Keep your operating system up to date

While this may seem obvious, the Windows release cadence has increased since Windows 10 came out. We are seeing major updates at least every six months, so if you have an emergency VM in the cloud, you’ll need to spin it up at least once a month — preferably after Patch Tuesday — and just let it update using the built in Windows Update. Once it’s done you would spin it down again.

Keep your software up to date

This is the easy part. Get Chocolatey. It works with PowerShell, which is installed on Windows by default, and it can keep your third-party software up to date with very little effort. Some of the applications I personally use Chocolatey for include: SQL Server Management Studio, Visual Studio Code, Azure Data Studio, Notepad++, Mozilla Firefox, Microsoft Edge (the new Chromium one), Visual Studio 2019, Dropbox, Slack, GitHub Desktop, Sysinternals (including Process Explorer, Process Monitor, and so on), Total Commander, SentryOne Plan Explorer, Wireshark, 7-Zip, AutoHotKey,, Python, Red Gate’s SQL Toolbelt, and last but not least, Choco Cleaner.

Oh, and remember what I said about SQL Server Developer edition previously? Chocolatey has you covered.

I didn’t mention Microsoft Office tools in this list (including OneDrive and Teams) because I pay for Office 365, and that is maintained using its own update mechanism.

Chocolatey gives me the ability to have a common set of tools that I install on any Windows machine I own, using nothing more than a plain text file when installing the first time, that I can update as often as I need. That text file can be stored in Dropbox or OneDrive and referred to by Chocolatey when you first install it.

Keep your code up to date

Do you write code? Do you keep it in a source control system? Is that source control system Git? That’s excellent news, because you can use a private remote repository provider like GitHub, GitLab, Azure DevOps, or BitBucket, and it can be accessed from anywhere in the world with an Internet connection. If you use Chocolatey (and you should), then the desktop tools are often installed for you already, including GitHub Desktop. If instead of “source code” you think of “plain text files,” you can imagine a great deal of uses for Git, so get your PowerShell and Transact-SQL scripts in there too. There’s no excuse.

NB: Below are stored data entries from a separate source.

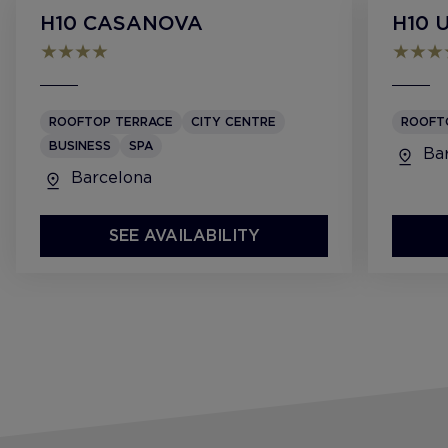
H10 CASANOVA
H10 
ROOFTOP TERRACE
CITY CENTRE
ROOFT
BUSINESS
SPA
Bar
Barcelona
SEE AVAILABILITY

Keep the other stuff in sync

Let’s say you have documents that aren’t code but you need to have them around just in case. Maybe you have password-protected compressed files with customer information in them, or use a password manager. Maybe there are some configuration files that shouldn’t be in the Git repository but you need close at hand. This stuff needs to be kept in sync as well, and sometimes you’ve just got to get OneDrive or Dropbox on the case to make sure these are available for you.

Deallocate the VM

Once you’ve set up and configured the machine the first time, and gone through a complete set of updates followed by running the Disk Cleanup and Choco Cleaner tools to remove temporary files, shut down the VM until next month, where you’ll spin it up again to get it up to date.


This insurance policy gives you a relatively inexpensive way to get up and running in an emergency. Because you keep it up to date monthly, there is less of a risk with running into forced updates when you need it to let you do your job. As long as the tools you use are licensed correctly (and there are free developer and community editions, or open source tools as well), you’ll be in a good position when disaster strikes. In fact, the Chocolatey file and a good sync process with Dropbox or OneDrive would even help to rebuild your workstation after a failure.